On Mon, Jul 31, 2017 at 09:54:03AM -0600, Martin Sebor wrote:
> On 07/31/2017 08:14 AM, Marek Polacek wrote:
> > This patch improves the diagnostic of -Wsign-compare for ?: by also printing
> > the types, similarly to my recent patch. But we can do even better here if
> > we
> > actually point to the operand in question, so I passed the locations of the
> > operands from the parser.
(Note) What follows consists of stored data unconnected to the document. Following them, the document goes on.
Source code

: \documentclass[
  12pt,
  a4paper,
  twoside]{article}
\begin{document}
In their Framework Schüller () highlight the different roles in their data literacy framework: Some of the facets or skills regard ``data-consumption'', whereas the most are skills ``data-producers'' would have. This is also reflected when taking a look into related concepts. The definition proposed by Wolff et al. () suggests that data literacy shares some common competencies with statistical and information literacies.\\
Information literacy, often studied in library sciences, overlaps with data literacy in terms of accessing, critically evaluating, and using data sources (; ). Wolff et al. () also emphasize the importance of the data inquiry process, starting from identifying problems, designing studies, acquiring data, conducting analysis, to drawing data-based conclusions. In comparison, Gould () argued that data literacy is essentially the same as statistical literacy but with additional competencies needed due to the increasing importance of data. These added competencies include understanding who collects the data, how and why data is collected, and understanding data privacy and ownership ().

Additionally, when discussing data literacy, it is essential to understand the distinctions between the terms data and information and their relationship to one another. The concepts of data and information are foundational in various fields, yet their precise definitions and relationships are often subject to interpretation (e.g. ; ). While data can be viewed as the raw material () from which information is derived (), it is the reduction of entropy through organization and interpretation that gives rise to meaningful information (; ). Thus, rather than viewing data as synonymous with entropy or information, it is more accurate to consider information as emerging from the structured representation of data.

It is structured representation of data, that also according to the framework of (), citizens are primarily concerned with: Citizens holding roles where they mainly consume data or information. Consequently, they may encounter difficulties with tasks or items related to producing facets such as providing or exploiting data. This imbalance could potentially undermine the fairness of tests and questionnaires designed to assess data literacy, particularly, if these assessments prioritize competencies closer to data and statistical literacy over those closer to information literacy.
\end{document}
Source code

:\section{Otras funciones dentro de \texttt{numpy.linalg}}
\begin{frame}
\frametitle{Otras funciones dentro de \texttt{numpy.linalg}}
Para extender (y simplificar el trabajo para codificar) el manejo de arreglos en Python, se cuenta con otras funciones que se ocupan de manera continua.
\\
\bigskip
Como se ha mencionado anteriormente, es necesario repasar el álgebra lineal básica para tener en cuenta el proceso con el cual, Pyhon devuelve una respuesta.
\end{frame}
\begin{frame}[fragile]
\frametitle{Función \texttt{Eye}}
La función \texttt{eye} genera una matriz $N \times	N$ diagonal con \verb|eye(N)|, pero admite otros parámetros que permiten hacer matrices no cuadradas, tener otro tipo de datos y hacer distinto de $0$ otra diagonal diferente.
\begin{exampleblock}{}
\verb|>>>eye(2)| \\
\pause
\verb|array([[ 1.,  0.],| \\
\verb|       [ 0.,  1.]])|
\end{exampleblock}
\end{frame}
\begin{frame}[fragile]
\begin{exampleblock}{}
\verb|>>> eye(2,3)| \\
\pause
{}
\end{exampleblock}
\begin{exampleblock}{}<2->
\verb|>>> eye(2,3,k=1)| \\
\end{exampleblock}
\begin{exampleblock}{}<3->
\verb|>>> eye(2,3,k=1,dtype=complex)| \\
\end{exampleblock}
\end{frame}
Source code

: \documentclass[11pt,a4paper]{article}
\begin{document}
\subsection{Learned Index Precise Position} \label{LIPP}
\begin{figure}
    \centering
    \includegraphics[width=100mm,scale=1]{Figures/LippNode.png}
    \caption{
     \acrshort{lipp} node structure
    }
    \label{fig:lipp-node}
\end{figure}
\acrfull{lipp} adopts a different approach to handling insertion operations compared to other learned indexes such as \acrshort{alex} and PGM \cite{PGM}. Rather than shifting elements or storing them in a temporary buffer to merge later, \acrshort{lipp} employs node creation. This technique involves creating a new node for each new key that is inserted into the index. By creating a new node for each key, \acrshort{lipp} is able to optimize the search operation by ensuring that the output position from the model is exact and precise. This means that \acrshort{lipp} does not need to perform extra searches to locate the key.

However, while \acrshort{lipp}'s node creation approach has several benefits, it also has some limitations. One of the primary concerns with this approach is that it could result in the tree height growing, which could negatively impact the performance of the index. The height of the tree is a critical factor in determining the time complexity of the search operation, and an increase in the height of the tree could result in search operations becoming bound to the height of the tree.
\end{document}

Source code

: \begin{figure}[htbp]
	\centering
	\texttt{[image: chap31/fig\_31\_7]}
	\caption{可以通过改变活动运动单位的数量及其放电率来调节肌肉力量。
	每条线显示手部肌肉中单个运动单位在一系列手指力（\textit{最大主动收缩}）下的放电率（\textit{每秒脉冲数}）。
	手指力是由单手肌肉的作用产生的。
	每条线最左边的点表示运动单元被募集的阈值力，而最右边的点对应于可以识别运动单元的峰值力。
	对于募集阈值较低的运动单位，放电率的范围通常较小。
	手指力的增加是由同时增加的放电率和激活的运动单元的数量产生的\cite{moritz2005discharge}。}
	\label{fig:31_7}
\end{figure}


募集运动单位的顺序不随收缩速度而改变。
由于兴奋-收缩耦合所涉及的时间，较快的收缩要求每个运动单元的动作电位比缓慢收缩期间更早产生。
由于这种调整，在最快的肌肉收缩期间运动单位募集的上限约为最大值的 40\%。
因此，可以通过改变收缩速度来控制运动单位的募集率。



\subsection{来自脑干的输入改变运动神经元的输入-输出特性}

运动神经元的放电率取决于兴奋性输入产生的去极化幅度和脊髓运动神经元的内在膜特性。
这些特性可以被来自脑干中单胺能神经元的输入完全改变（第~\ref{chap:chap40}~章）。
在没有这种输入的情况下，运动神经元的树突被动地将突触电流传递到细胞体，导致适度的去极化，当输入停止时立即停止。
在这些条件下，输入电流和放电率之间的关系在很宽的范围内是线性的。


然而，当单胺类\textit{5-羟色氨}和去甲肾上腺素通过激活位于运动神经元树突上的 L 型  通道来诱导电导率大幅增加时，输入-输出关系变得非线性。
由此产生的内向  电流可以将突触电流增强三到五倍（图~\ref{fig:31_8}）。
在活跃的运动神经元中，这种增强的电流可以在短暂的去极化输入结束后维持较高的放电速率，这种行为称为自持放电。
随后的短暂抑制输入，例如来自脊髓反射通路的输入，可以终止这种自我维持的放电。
So instead of
> >
> > x.c:8:16: warning: signed and unsigned type in conditional expression
> > [-Wsign-compare]
> > return x ? y : -1;
> > ^
> > you'll now see:
> >
> > x.c:8:18: warning: operand of conditional expression changes signedness:
> > 'int' to 'unsigned int' [-Wsign-compare]
> > return x ? y : -1;
> > ^
>
> I like that this is more informative than the last warning you
> committed for this bug: it says what type the operand is converted
> to. The last one only shows what the types of the operands are but
> leaves users guessing as to what that might mean (integer promotion
> rules are often poorly understood). Where the last warning prints
>
> comparison of integer expressions of different signedness: ‘int’ and
> ‘unsigned int’
>
> it would be nice to go back and add this detail to it as well, and
> have it print something like this instead:
>
> comparison of integer expressions of different signedness changes type of
> the second operand from ‘int’ to ‘unsigned int’
>
> Where constant expressions are involved it would also be helpful
> to show the result of the conversion. For instance:
>
> comparison between ‘int’ and ‘unsigned int’ changes the value of the
> second operand from ‘-1’ to ‘4294967296’
Hmm, interesting. I could do that. How do other people feel about this?